Les ramasseurs arrivaient très tôt le matin et plantaient un croc dans un des grands tas d’algues échouées sur la plage : cela signifiait que ce tas leur appartenait et que personne ne devait le prendre. Le ramassage commençait à l’extinction du phare des Glénan le matin et se terminait quand il se rallumait. Selon les marées, il
fallait faire vite et ramener le plus possible de goémon sur la dune (le palud). Cela faisait double travail car après on le rechargeait pour aller le déverser sur les champs.

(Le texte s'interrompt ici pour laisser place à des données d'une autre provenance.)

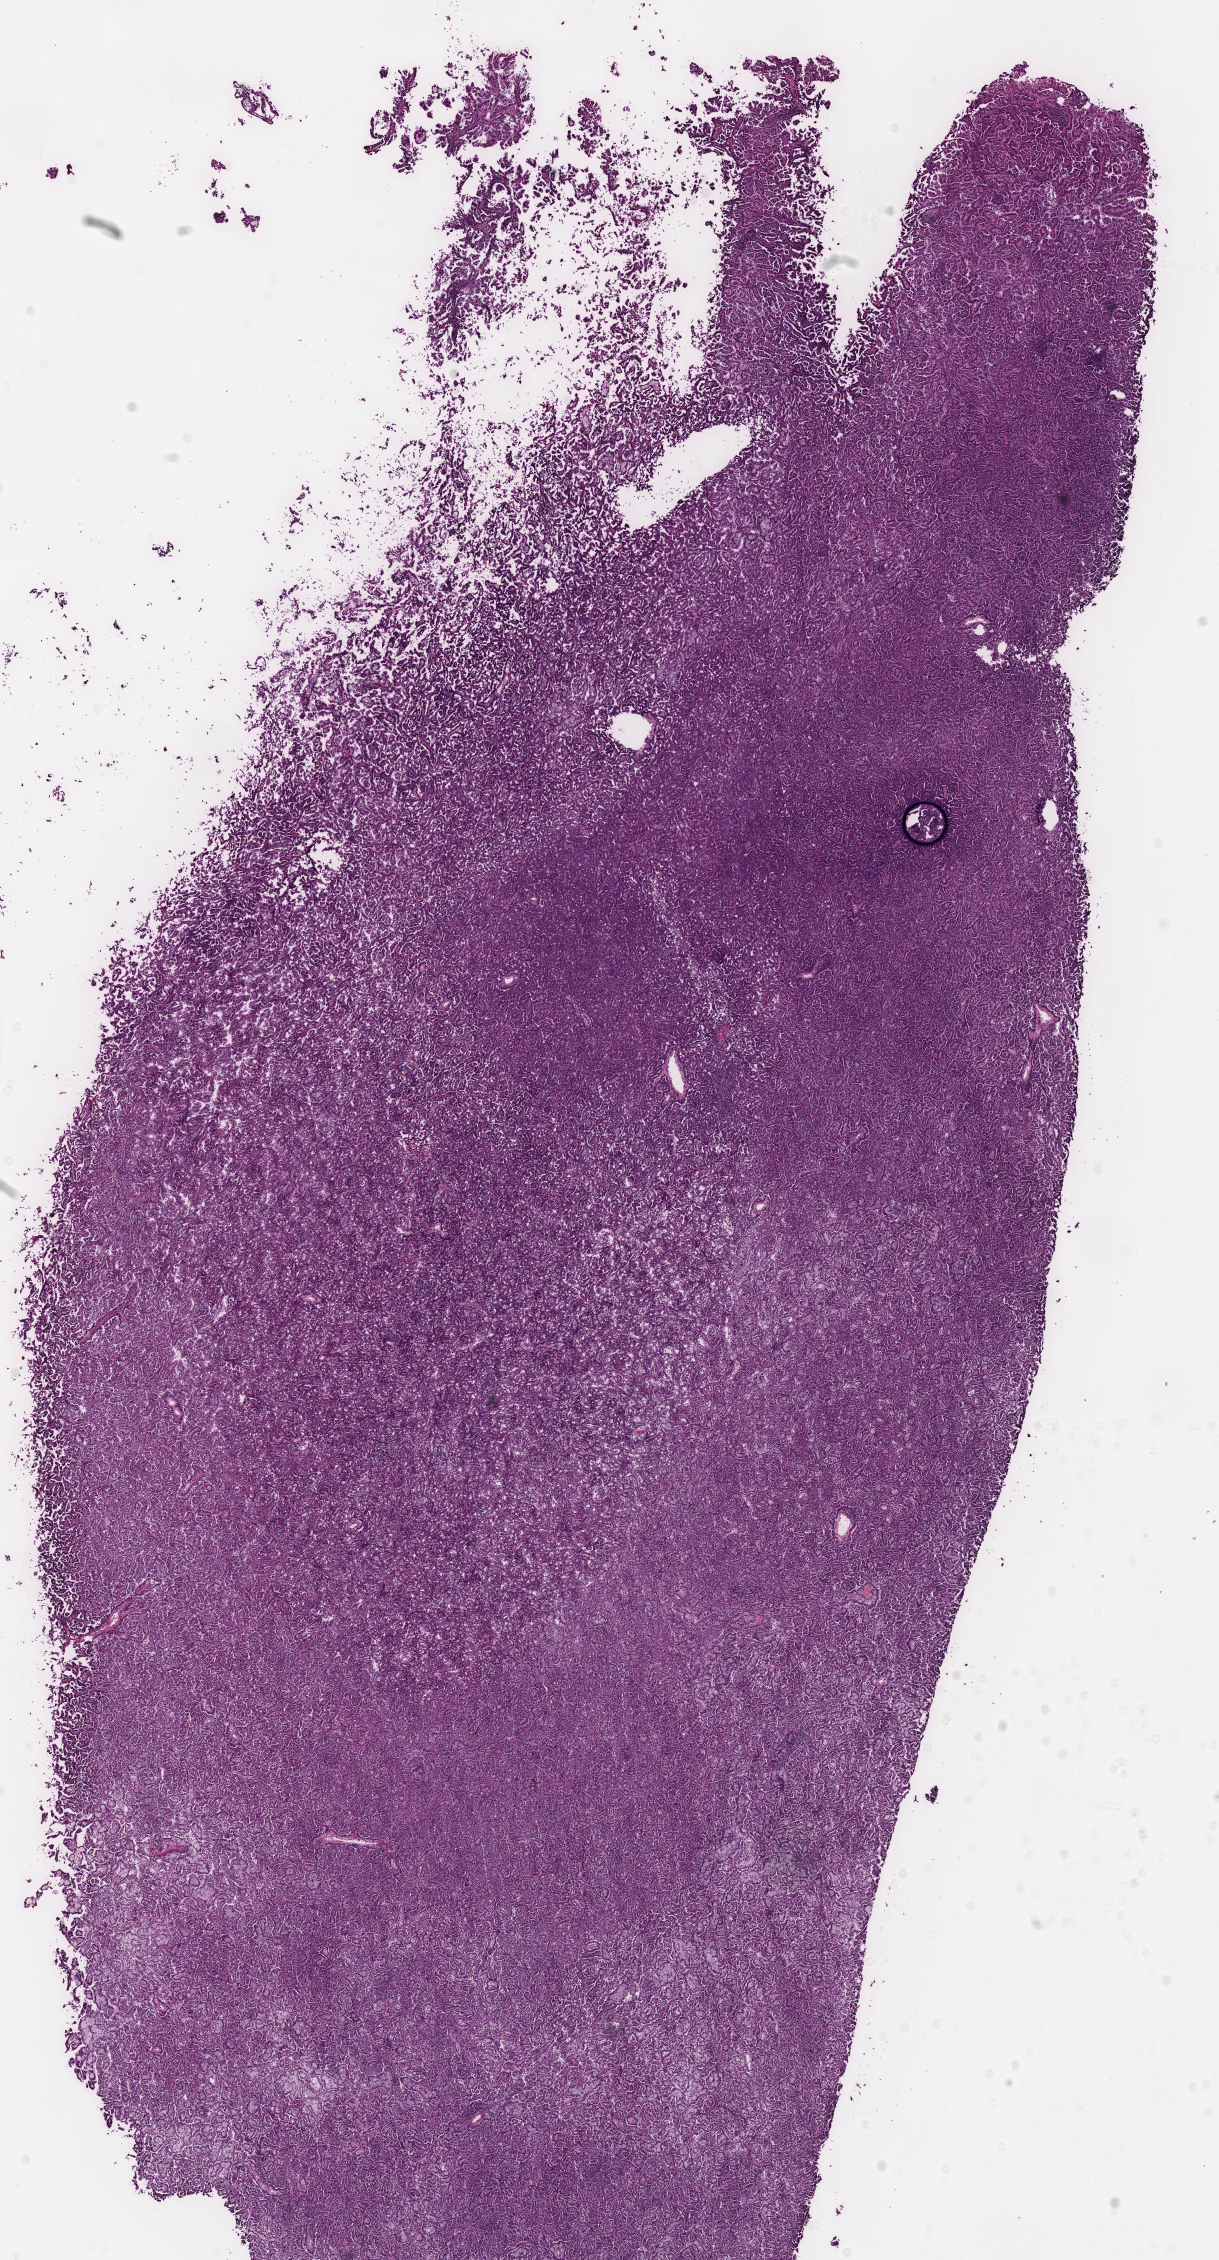
Whole-slide histology image, Hematoxylin and eosin (H&E) stained, whole scanned area (about 9.6 x 17.8 mm, acquisition: 40x scan) shown as a low-resolution overview, frozen section, kidney, primary tumour sample. Patient: male, age at initial diagnosis 61 years. Slide review estimates, as recorded: tumour cells 100%, tumour nuclei 80%.
Diagnosis: Papillary adenocarcinoma, NOS.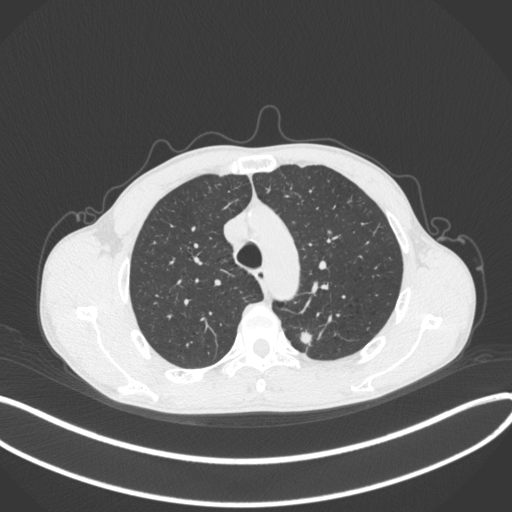
Chest CT, one axial slice; slice 302 of 429 in the series (ordered by position); 120 kVp; lung window (W 1500 / L -600 HU); 1 mm slice thickness; 512 × 512 image matrix. Male patient, age 51 years. From the clinical record (not read from this slice): clinical TNM (as recorded): T2a N1 M1.
Structures marked on this image (bounding box drawn by a radiologist):
- lung tumour (recorded histology: adenocarcinoma): bounding box [x1, y1, x2, y2] px = [299, 328, 315, 349]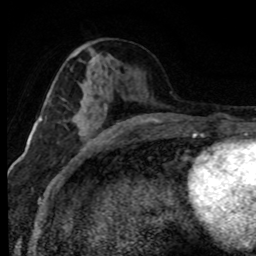
Breast MRI (dynamic contrast-enhanced), one axial slice; position 36 of 80 along the scan axis; cropped to one breast; dynamic contrast-enhanced series, time point 2 of 8 at this slice position (early post-contrast); 1.5 T; TE 4.2 ms, TR 7.1 ms; 2 mm slice thickness; 256 × 256 image matrix, field of view 145 × 145 mm. Female patient.
Annotated regions visible in this slice (semi-automatic segmentation, software-assisted and operator-edited):
- enhancing-tissue mask used for the functional tumour volume (all voxels passing the contrast-enhancement thresholds inside the analysis volume; usually the tumour): bounding box <81,98,110,130> (left, top, right, bottom; pixels)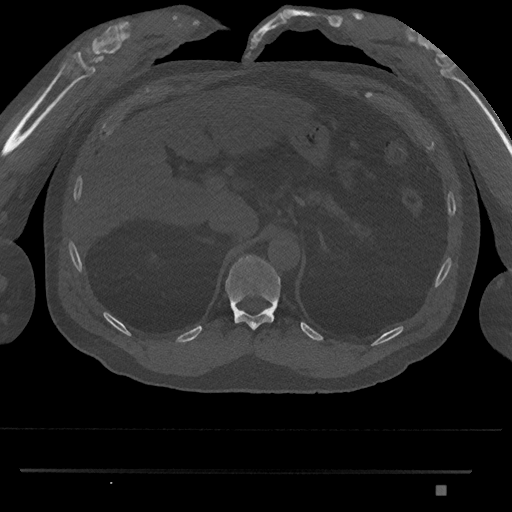
CT including the spine, one axial slice; position 944 of 1134 along the scan axis; 120 kVp; bone window (W 1800 / L 400 HU); 512 × 512 image matrix, field of view 429 × 429 mm. Patient: male, 65 years. From the clinical record (not read from this slice): primary cancer: prostate.
Structures marked on this image (semi-automatic segmentation, software-assisted and operator-edited):
- T11 vertebra: box from (x=225, y=254) to (x=281, y=330) px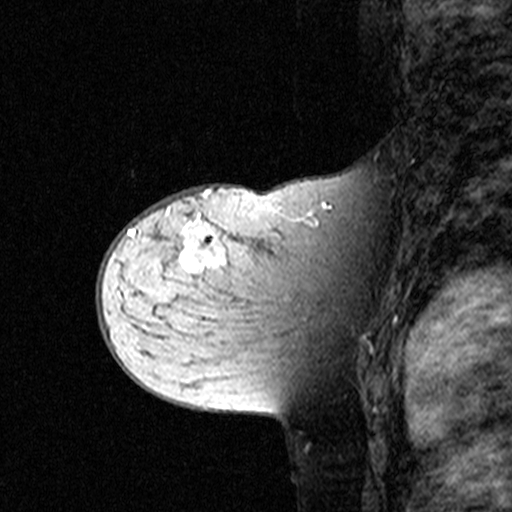
Breast MRI (dynamic contrast-enhanced), one sagittal slice; dynamic contrast-enhanced study with each time point stored as its own series, time point 2 of 3 at this slice position (early post-contrast, ordered by acquisition time); 1.5 T; TE 4.5 ms, TR 11 ms; 512 × 512 image matrix. Female patient, age 44 years. Case-level facts recorded for this patient, not image findings: setting: breast cancer imaged before/during neoadjuvant chemotherapy; receptor status: triple-negative.
Outlined on this slice (semi-automatically segmented with operator editing):
- analysis volume of interest (the breast-tissue region the enhancement analysis was run in; not a lesion): bounding box <142,208,349,363> (left, top, right, bottom; pixels)
- tumour enhancement mask (voxels above the 90 % enhancement threshold inside the analysis volume of interest): <181,212,314,272>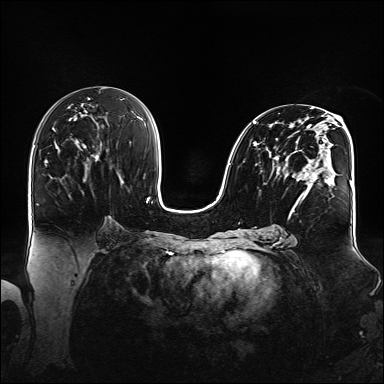
Breast MRI (dynamic contrast-enhanced), one axial slice; position 78 of 160 along the scan axis; dynamic contrast-enhanced series, time point 2 of 6 at this slice position (early post-contrast); 1.5 T; TE 2.3 ms, TR 5.2 ms; 384 × 384 image matrix, field of view 360 × 360 mm. Female patient.
Annotated regions visible in this slice (semi-automatic segmentation, software-assisted and operator-edited):
- enhancing-tissue mask used for the functional tumour volume (all voxels passing the contrast-enhancement thresholds inside the analysis volume; usually the tumour): box from (x=254, y=108) to (x=348, y=218) px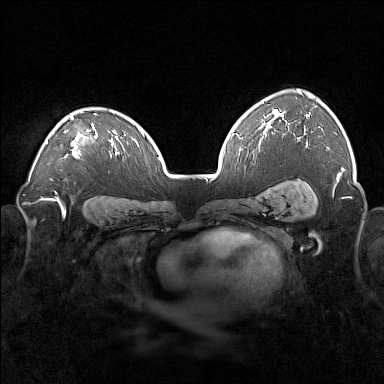
Breast MRI (dynamic contrast-enhanced), one axial slice; slice 113 of 160 in the series (ordered by position); dynamic contrast-enhanced series, time point 2 of 7 at this slice position (early post-contrast); 1.5 T; TE 1.8 ms, TR 5 ms; 1 mm slice thickness; 384 × 384 image matrix, field of view 360 × 360 mm. Female patient.
Annotated regions visible in this slice (semi-automatic segmentation, software-assisted and operator-edited):
- enhancing-tissue mask used for the functional tumour volume (all voxels passing the contrast-enhancement thresholds inside the analysis volume; usually the tumour): bounding box (x1, y1, x2, y2) in pixels: (46, 112, 98, 158)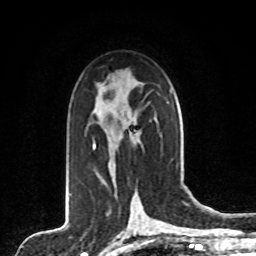
Breast MRI, one axial slice. Position 48 of 80 along the scan axis. Cropped to one breast. Dynamic contrast-enhanced series, time point 2 of 8 at this slice position (early post-contrast). 1.5 T. TE 4.2 ms, TR 7 ms. 2 mm slice thickness. 256 × 256 image matrix, field of view 165 × 165 mm. Female patient.
Annotated regions visible in this slice (semi-automatically segmented with operator editing):
- enhancing-tissue mask used for the functional tumour volume (all voxels passing the contrast-enhancement thresholds inside the analysis volume; usually the tumour): bounding box [x1, y1, x2, y2] px = [93, 136, 139, 150]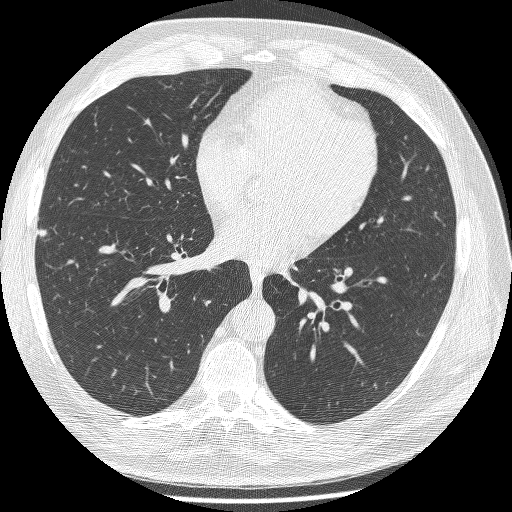
Low-dose screening chest CT, one axial slice; slice 108 of 241 in the series (ordered by position); reconstruction kernel BONE; lung window (W 1500 / L -600 HU); 512 × 512 image matrix, field of view 346 × 346 mm.
Annotated regions visible in this slice (manually delineated by an expert):
- lesion 1 (tumor, lower lobe of right lung): bounding box <38,229,47,237> (left, top, right, bottom; pixels)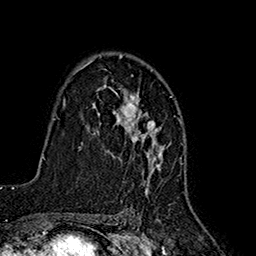
Breast MRI (dynamic contrast-enhanced), one axial slice. Position 114 of 160 along the scan axis. Cropped to one breast. Dynamic contrast-enhanced series, time point 2 of 7 at this slice position (early post-contrast). 1.5 T. TE 2.7 ms, TR 5.3 ms. 256 × 256 image matrix, field of view 172 × 172 mm. Female patient.
Outlined on this slice (semi-automatically segmented with operator editing):
- enhancing-tissue mask used for the functional tumour volume (all voxels passing the contrast-enhancement thresholds inside the analysis volume; usually the tumour): box from (x=85, y=54) to (x=164, y=193) px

Les crocs à goémon attachés à une corde étaient lancés dans l’eau pour ramener les algues flottantes à la limite de la surface à quelques mètres du bord. Toutes les espèces d’algues étaient emportées, on ne faisait pas de tri. Le goémon était étalé sur les champs, avant les labours, en général dans les parcelles où il était prévu de semer des betteraves ou de planter des pommes de terre.

Autres témoignages

Francine Le Cras (épouse Carduner) de Saint-Philibert raconte que le ramassage du goémon était un dur labeur lorsqu’en hiver, pour être les premiers servis, il fallait être de très bonne heure sur la plage.
Rémy Herlédan ajoute que c’était la chasse au goémon, tout le monde récupérait du goémon pour le jardin ou pour le brûler. Les ramasseurs allaient en caleçon long dans l’eau pour être les premiers sur le précieux butin. La concurrence était parfois rude pour être le premier à saisir et à baliser un secteur en y plantant une fourche. Pour garder son bien, il arrivait qu’on dorme sur le tas de goémon au risque de se faire piquer par un nouvel acquéreur !
Un jour, une règle a été mise en place précisant qu’il n’y avait pas le droit de récolter le goémon tant que le phare des Glénan n’était pas éteint. Une autre obligation a aussi été édictée : quand il y avait un mort dans le quartier, il était interdit d’aller au goémon pour que personne ne profite du désarroi de certains (la règle s’appelait brech). Cette sorte de trêve était une convention orale entre les gens et personne ne la transgressait.
Ce goémon était récupéré pour enrichir les terres. Pour Rémy, le meilleur goémon se ramasse en avril, quand il est mûr et qu’il se décroche, il est plus riche en azote. On l’épand sur la terre en avril-mai. Par exemple, au fur et à mesure qu’on coupait le colza, on étalait du goémon avant de planter des betteraves et on obtenait des betteraves riches en potasse et en azote. Tout le monde avait le droit de récupérer le goémon d’épave. Parfois, certaines terres étaient trop fumées. Ceux qui venaient avec leur charrette chercher du goémon empruntaient les chemins de terre et avaient l’obligation en hiver d’aider à leur remise en état. C’était source de petits différends car certains ne venaient pas. On récupérait les galets à Goug Wiber, là où débouche le ruisseau sur la plage de Don.
Avec l’apparition des fertilisants chimiques, les agriculteurs dédaignèrent peu à peu cet engrais si pénible à ramasser.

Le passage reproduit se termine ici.